I volunteer to help with this
I’d be more than happy to contribute!
Yeah I like this idea a lot.
First step would be hashing out some kind of general design.
Is the assumption that we’d be testing files within a running Maya instance (presumably locked down / sandboxed in some way)?
Some starter Q’s to consider while thinking things through.
- Scan files "offline: then isolate/report/sanitize?
- Prescan files on load in a running maya, bail on unrecognized executable code?
- Use the hashing mechanism in this thread to identify & CRC safe executables
- scan for potential unsafe operations but allow other scripts
- I have a better idea… (include in a reply!)
- ban known bad scripts and ignore others
- allow only signed (= as in previous Q)
- Nuke and pave all executable code without explicit user OK
Edit – i removed a question about names because @chalk’s suggestion “manik” is too good and I unilaterally embraced it!
Hmm… I think code signing would be a viable solution but maybe it could be a graceful staggered approach. Test for code signing, if nothing found scan every file in memory based on buffer-size on load i.e. if the file is 2gb maybe pre-check then load vs a 100kb file test on stream in 64k chunks etc. Offline would be for batch folder sanitization. These would all get tested against a known set of bad actors too - essentially its like a virus checker/signer. So yeah a mix of everything As for a name the Mayan god of protection is called Tohil with its symbol is called Manik. So either of these seems pretty good. (The Manik symbol is pretty sweet too)

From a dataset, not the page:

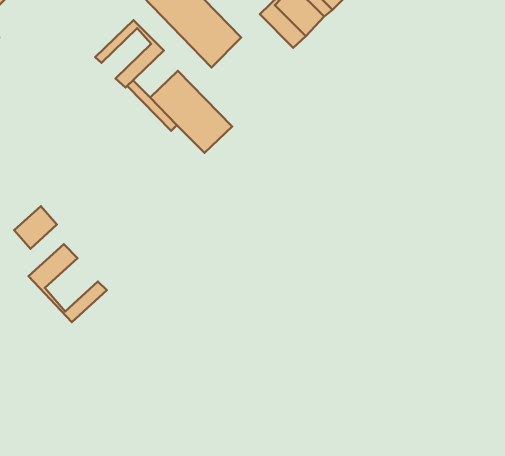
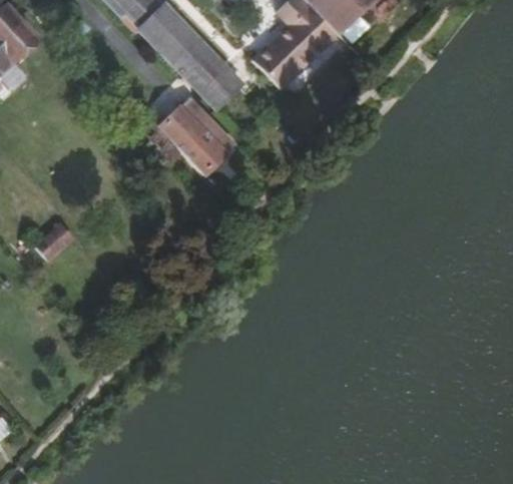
building: [95,20,164,87] -> none
building: [29,244,107,322] -> none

The offline scanning method seems good for safety, however, can .mb files be scanned in this way? If not, a running instance may be the only way to go - however, if you suppress script execution entirely, that should provide a relatively safe way to prevent any unwanted behaviours when files are opened.
What effect does node state have on code execution within nodes? For example if a .ma file is modified manually to set all expression nodes and script nodes to blocking, and the scene is then loaded, does anything execute?

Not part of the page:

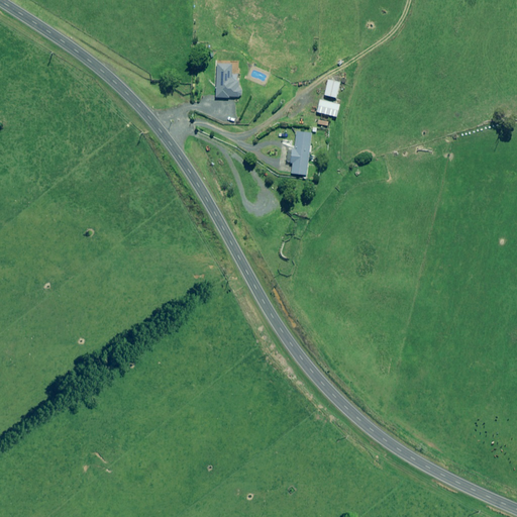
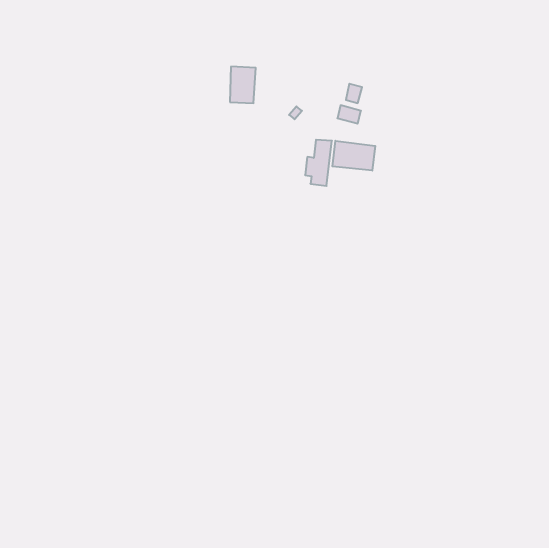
building: none -> [332,141,375,171]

subscribed. We are heads down on a rather large deliverable so I don’t know if I can volunteer too much time, but I am very interested in this project. For reasons.
One good thing we can do in the interim is to share test results – @EdArt’s question for example is a good one for people to try.
Another good one to consider is how much security is “enough” ? For example one could probably whack out a sandbox routine that would stop the viruses we have seen so far – but it’s extremely hard to guarantee that a motivated attacker could not get around any pure-python sandbox (great tech roundup here). My gut says that preventing all execution of arbitrary code is the smart way to go --but maybe people can come up with something better?
Forgot to add – another good way to contribute during this early stage would be to evolve some attack strategies we can use as tests. This weekend I’ll start a github repo we can use – i think for the short term we take it private so we don’t give away possible hacks before we have any defences, but eventually we will want to make the whole thing (including the test cases) public since there’s more security in many-eyes-on-the-problem than in obscurity…
To your first post, I think there are various methods we could work on:
filtering and evaluation with reporting - allowing users to decide what is dangerous and what isn’t, by not looking for malicious code explicitly, but simply looking for any code at all. This would then allow users to create whitelists.
extraction mechanisms - systems that can “rescue” content from potentially malicious files by extracting it, and only it, any breakages be damned (as this is likely to cause missing references, but that’s better than a virus)
like you said, a list of tests to identify attack vectors would be good; I have no idea about this, but could there be other methods to run code than script nodes / jobs? Can code be embedded in places where it gets evaluated?
I bet there are other vectors that we’ll have to find by trying. I know that catching potential bad scripts by static analysis will be very hard – it’s just too easy to objuscate potentially bad code that suddenly becomes evil at run time. Hopefully our “red team” of attack testers will uncover all the sneaky ways to deliver a bad payload, and the “blue team” will then find countermeasures. Nuking script nodes is easy (and, apart from some rigging scenarios, probably not too much of a loss) – as for other vectors we will have to see.
I’ve created a private github repo and team. pm me or @bob.w to get added
Spring 2021 Update
whats the status of this? I was about to go about this alone for our company needs. Happy to help. Ive got a team of 6 working right now. Github?
We do have a project, if you’d like to be added to the github group, PM me with your github account
The scanner is here: Maya MA file security plugin
Do we have a database/list of potential infection variations that we can all contribute to and refer to?
We keep a private github of infected files – we tend to keep it secret to avoid giving bad guys any ideas. If you have infected files please LMK and I’ll see if they are duplicates of any of our existing ones.